So far, we have examined how Arthur M. Young, inventor of the Bell helicopter, engineer and astrologer/philosopher, used his skills and insight into how our minds determine meaning. Within this, he began to discover that there was a graphical symmetry to this process; a set of shapes that explained many of the ancient symbols that mankind has come to view as sacred. These will shortly be unveiled in more detail, but, first, we need to complete our tour of the foundations of how he approached it, for the symmetry emerges from those foundations and how we represent them.
In the last post, we looked at how Isaac Newton investigated the motion of things that move, discovering that – for example in the motion of a cannon ball – there were different aspects, faces, of that motion; and that although they were often hidden, they were tightly related to each other. Arthur Young used the equations that Newton produced for this. Unfortunately, this led us into numbers, squared numbers and, and horrors, cubed numbers! Several brave readers made it to the end of last week’s post, but not without difficulty. So, for this week, I decided to take a small detour to illustrate how these types of numbers can be see as pictures instead of fear-inducing maths.
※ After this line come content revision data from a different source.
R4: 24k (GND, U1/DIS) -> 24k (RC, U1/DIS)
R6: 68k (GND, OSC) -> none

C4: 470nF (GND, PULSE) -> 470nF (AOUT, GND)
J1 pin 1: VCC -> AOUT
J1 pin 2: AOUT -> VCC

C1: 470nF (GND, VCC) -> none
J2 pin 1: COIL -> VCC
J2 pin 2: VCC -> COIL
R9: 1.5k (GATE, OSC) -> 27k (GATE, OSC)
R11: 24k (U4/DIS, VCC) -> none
As a child, I had a terror of maths, assisted by an ex military ‘Desert Rat’ of a headmaster who believed that beating boys and throwing board-dusters at girls would help their education. That was the 1960s, not Victorian England; and the dubious joys of a Church of England country primary school. Times have changed, but the horror of seeing something squared or cubed has not. So, by way a small gift, let me share with you one of the most beautiful insights I ever learned – though, sadly, beyond my school days.